Elle est plus petite que les deux premières quasiment une tête de moins, rendant sa silhouette anguleuse plus imposante que ces consœurs.

— D’une agression. Nous n’avons pour l’instant qu’un seul témoignage, mais il n’y a aucune validité, c’est celui d’une indigène.

Je fulmine de colère mordant mes lèvres pour garder mon sang froid.

— Puis-je voir votre médaillon, madame ? reprend finalement notre interlocutrice, pendant que tous les autres s’affairent autour de nous et des deux assommées.

Je simule de me fouiller le temps de trouver une idée de nous sortir de cette situation.

— Non, je ne l’ai pas ici, tentai-je.

— Hein ? Montrez-moi votre médaillon, je vous prie !

— la troisième sauvageonne a dû me le voler.

J’étais un génie.

Mais as pour longtemps.

— Qui est-ce ? demande une autre surveillante qui arrivait tout juste.

Une femme qui me fait penser au bonhomme Michelin tant elle parait engoncer dans son uniforme. Elle est petite et ne doit pas dépasser le mètre soixante.
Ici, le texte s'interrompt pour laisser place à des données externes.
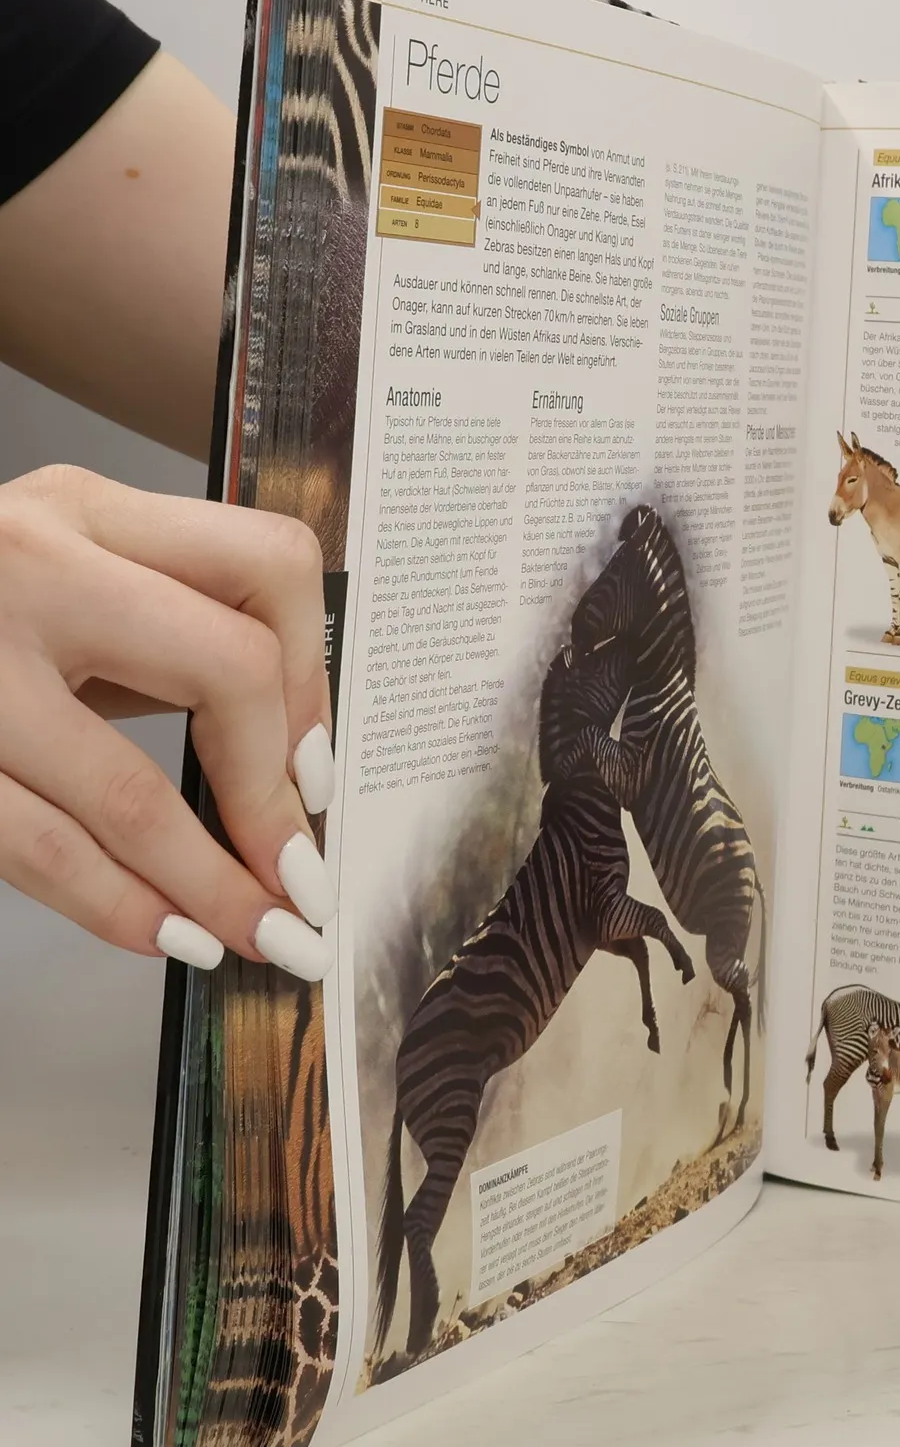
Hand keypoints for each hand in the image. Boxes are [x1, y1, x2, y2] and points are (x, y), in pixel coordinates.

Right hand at [0, 465, 336, 978]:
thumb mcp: (61, 575)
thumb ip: (161, 630)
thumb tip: (288, 755)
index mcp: (89, 510)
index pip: (269, 566)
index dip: (313, 681)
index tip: (317, 771)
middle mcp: (35, 563)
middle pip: (228, 669)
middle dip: (274, 796)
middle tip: (299, 875)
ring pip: (129, 789)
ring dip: (209, 884)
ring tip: (258, 935)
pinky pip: (37, 842)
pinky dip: (116, 905)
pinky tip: (164, 936)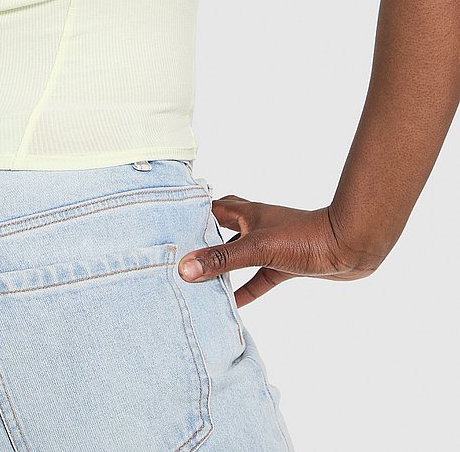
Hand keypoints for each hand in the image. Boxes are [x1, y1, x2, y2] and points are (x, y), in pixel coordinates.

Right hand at [178, 194, 384, 305]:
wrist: (349, 246)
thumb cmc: (305, 237)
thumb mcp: (258, 249)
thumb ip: (222, 259)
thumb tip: (184, 268)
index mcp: (245, 212)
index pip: (207, 209)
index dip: (186, 216)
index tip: (164, 229)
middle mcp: (254, 225)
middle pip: (220, 230)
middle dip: (201, 241)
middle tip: (178, 256)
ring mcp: (269, 245)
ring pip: (237, 255)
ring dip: (222, 268)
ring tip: (198, 282)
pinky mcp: (283, 264)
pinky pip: (257, 277)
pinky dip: (245, 289)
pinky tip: (232, 304)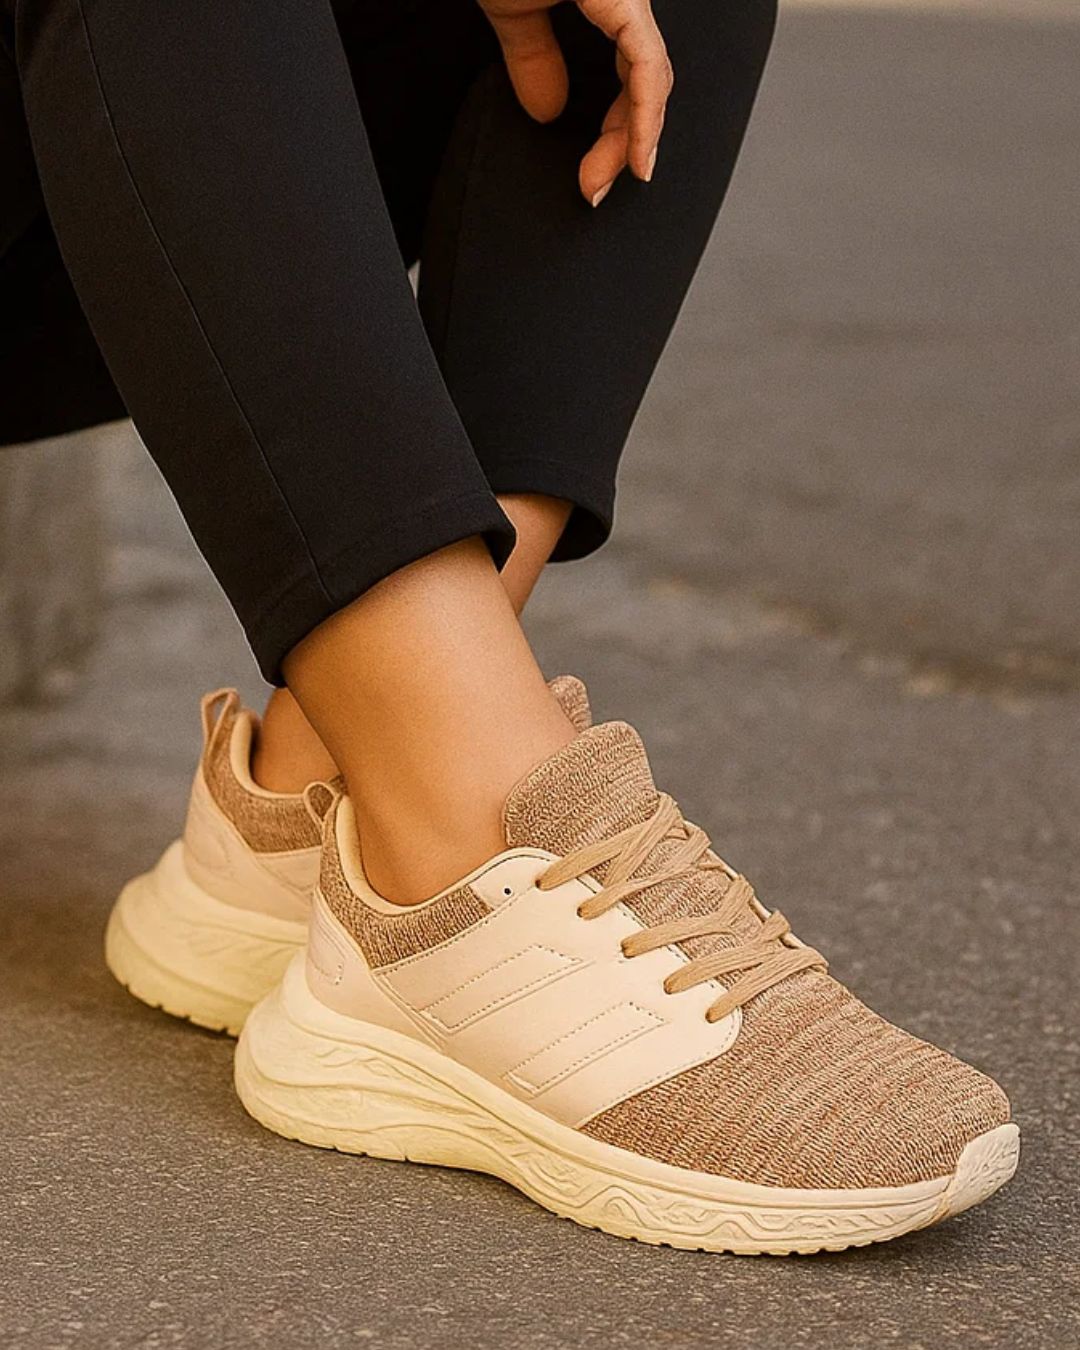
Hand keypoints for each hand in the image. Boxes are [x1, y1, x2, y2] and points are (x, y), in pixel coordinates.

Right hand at [478, 0, 673, 206]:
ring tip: (603, 181)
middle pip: (644, 86)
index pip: (630, 75)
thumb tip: (547, 110)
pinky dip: (644, 116)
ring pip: (650, 81)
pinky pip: (647, 66)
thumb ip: (531, 56)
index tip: (596, 174)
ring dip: (632, 140)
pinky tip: (635, 154)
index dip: (620, 129)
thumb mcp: (510, 10)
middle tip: (595, 187)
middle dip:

— Il s’agirait d’Héloïse de Picardie et de sa servante.

Derrière nous, l’une des pétasses que j’avais assommées, vient apparemment de se réveiller et hurle :

— C’est un indigène ! Arrêtez-le ! Il nous a agressées ! Ce n’est pas une femme, c’est un homme.

Merde !

Ça se complique vraiment. L’idée de me mettre soudain à courir me traverse l’esprit, mais ma robe et mon déguisement ne vont pas favoriser mon départ rapide.

Et puis, pour m’enfuir où ?

De plus, les surveillantes réagissent bien plus vite que moi. Deux d’entre elles reculent de quelques pas et arment instantanément leurs arbalètes en m’ajustant précisément. La troisième vient m’arracher tout mon accoutrement, de ma perruque à ma robe. Elle découvrit le couteau que j’avais chapardé à nos agresseuses et s’en servit pour déchirer mon tee-shirt et couper la lanière retenant le soutien-gorge

— Eh bien, deux indigènes, dont un mâle ! L’affaire est classée. Surveillante Loveless, passez-lui des menottes.

Alice, désespérée, se met à hurler :

— Non, arrêtez ! C’est grâce à lui que je suis indemne ! Les autres ont essayé de me violer !

— Écarte-toi !

— Faites venir Maitresse Héloïse ! Vous verrez !

— Maintenant, tu t’écartes et tu nous laisses effectuer notre travail !

Alors que l’une des surveillantes repousse vivement Alice en faisait mine de la frapper, je m’interpose.

— Arrêtez, calmez-vous ! Il ne faut…

Mais un coup de matraque m’envoya au tapis.